» **Passage provided**

________________

Wormsley spoke of her work with exhibition curator Ingrid LaFleur and explained how her art concept that is now symbolized by the words on the Billboard, turned into an iconic moment for Afrofuturism and how she used the momentum of the controversy surrounding her work to support other artists and foster more discussion on the topic. The work itself is a bridge for social engagement, activism, redistributing wealth, science fiction, public art, and film, and media to reveal lesser-known histories and fantasize about alternative futures.
When in 2017 the Billboard first appeared above the rooftops of a gentrifying Pittsburg community, the provocative phrase created controversy and was taken down prematurely. With the resulting outcry, the artist realized that the words represented something to a lot of people and she wanted to support this. Wormsley created a public program out of her work, ‘There Are Black People In the Future’, which gives mini-grants to open up discourse around displacement and gentrification and was also awarded a fellowship with Monument Lab and the Goethe Institute. In 2020, Wormsley launched an art residency for Black creative mothers called Sibyls Shrine, which supports over 70 mothers annually.
Being Black inspired the text. Being into science fiction inspired the text.
–– Alisha B. Wormsley
“The billboard has a life of its own,” Wormsley explained. “Like motherhood, you create and nourish life, and it has a life of its own.” It started as a body of work, not just the text, but object installations and videos as well. The work was well received, and the Billboard came later.

________________

(Dataset entries)
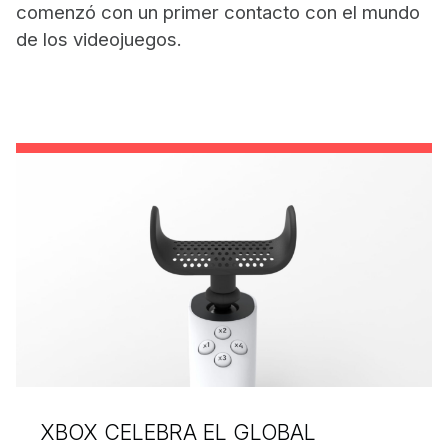
comenzó con un primer contacto con el mundo
de los videojuegos.
XBOX CELEBRA EL GLOBAL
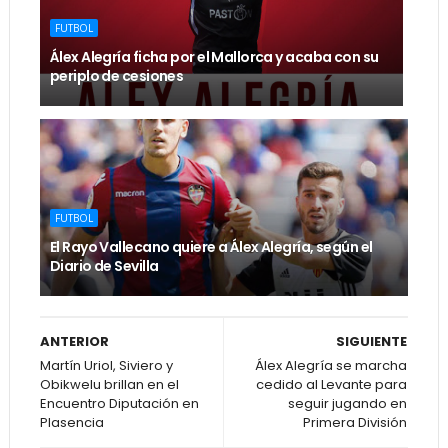
FUTBOL
Álex Alegría ficha por el Mallorca y acaba con su
periplo de cesiones
FUTBOL
El Rayo Vallecano quiere a Álex Alegría, según el
Diario de Sevilla
ANTERIOR
SIGUIENTE
Martín Uriol, Siviero y
Álex Alegría se marcha
Obikwelu brillan en el
cedido al Levante para
Encuentro Diputación en
seguir jugando en
Plasencia
Primera División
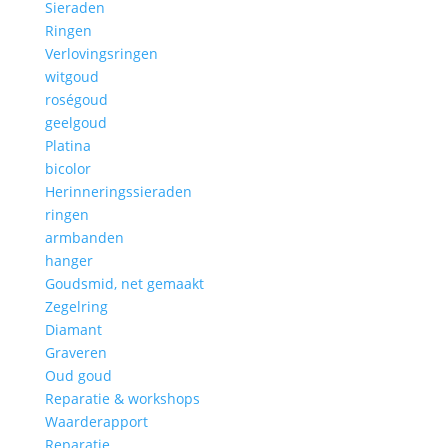
Sieraden
Ringen
Verlovingsringen
witgoud
roségoud
geelgoud
Platina
bicolor
Herinneringssieraden
ringen
armbanden
hanger
Goudsmid, net gemaakt
Zegelring
Diamant
Graveren
Oud goud
Reparatie & workshops
Waarderapport
Reparatie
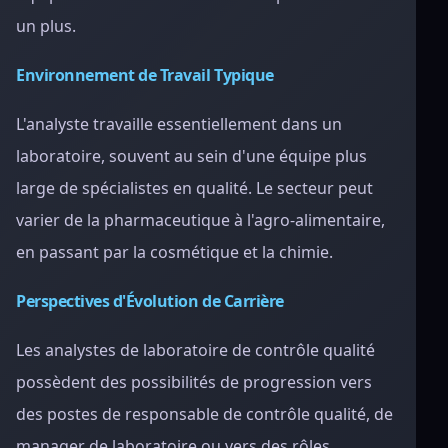
un plus.
Environnement de Travail Typique
L'analyste travaille essentiellement dans un
laboratoire, souvent au sein d'une équipe plus
large de spécialistes en qualité. Le secteur peut
varier de la pharmaceutique à l'agro-alimentaire,
en passant par la cosmétique et la chimie.
Perspectives d'Évolution de Carrière
Les analystes de laboratoire de contrôle qualité
possèdent des possibilités de progression vers
des postes de responsable de contrôle qualité, de
manager de laboratoire ou vers des rôles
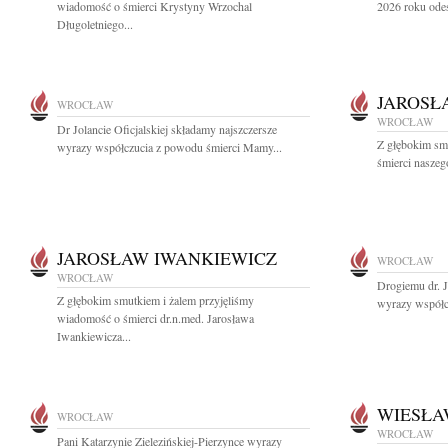
wiadomość o śmierci Krystyny Wrzochal
2026 roku odesz
Długoletniego...
JAROSŁ
WROCŁAW
WROCŁAW
Dr Jolancie Oficjalskiej składamy najszczersze
Z głębokim sm
wyrazy współczucia z powodu śmierci Mamy...
śmierci naszeg
JAROSŁAW IWANKIEWICZ
WROCŁAW
WROCŁAW
Drogiemu dr. 
Z głębokim smutkiem i żalem przyjęliśmy
wyrazy współc
wiadomość o śmierci dr.n.med. Jarosława
Iwankiewicza...
WIESŁA
WROCŁAW
WROCŁAW
Pani Katarzynie Zielezińskiej-Pierzynce wyrazy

________________

» **What you should do**
Carry on the piece about Alisha B. Wormsley and her billboard, picking up right after its last sentence.

» **Exercise output**
Wormsley spoke of what inspired the work and her iconic words. “Being Black inspired the text. Being into science fiction inspired the text.” Other artists, including exhibition curator Ingrid LaFleur, Afrofuturism and science fiction as well, led to conversations that led her to the thought process that eventually turned into the artwork itself.
The artist recalls how in a key moment in her career, when she had been working with high school kids who wanted to make Zombie films ignited the chain reaction of this self-reflection. Exploring possible filming locations, led the student group to her own neighborhood, a neighborhood whose residents had been struggling to survive due to a long history of discriminatory treatment. The students thought this neighborhood made for a perfect post-apocalyptic set – which led to many conversations between her, her students, other artists and science fiction devotees. Conversations led to questions about missing Black people in sci-fi films. Until one day, Wormsley declared: “There are Black people in the future too!” She was encouraged to write down these iconic words, and she kept writing and writing more.
About ‘D.R.E.A.M.= A Way to AFRAM’
Another work to be featured is ‘D.R.E.A.M.= A Way to AFRAM’, a collaboration between Wormsley and artist Li Harris to investigate ways to activate a network of portals that lead to safe pleasurable places. The video installation documents the process of opening a portal in Marfa, TX.
The tension the audience witnesses between the two is the necessary energy to open portals to utopias they’ve identified here on Earth. In the words of artist Lisa E. Harris on the project website, “Afram, African – America, is an inner space reality for Black exponential potential of being. In Afram, Black people can dream. We can wake up. We can build. Black people can be Black and indigenous at the same time. We can be alone. We can be angry. We can be trans. We can be lazy. We can trust. We can be uncertain. We can be innocent. We can be mediocre. We can be evil. We can be bored. We can transform. We can be.”
Lisa E. Harris, Li, is an independent and interdisciplinary artist, creative soprano, performer, composer, improvisor, writer, singer/songwriter and educator from Houston Texas.
Using voice, theremin, movement, improvisation, meditation and new media to explore spatial awareness, relationality, panoptical surveillance and sonic profiling, she maintains a focused concentration on healing in performance and living. She is the founder and creative director of Studio Enertia, an arts collective and production company in Houston Texas.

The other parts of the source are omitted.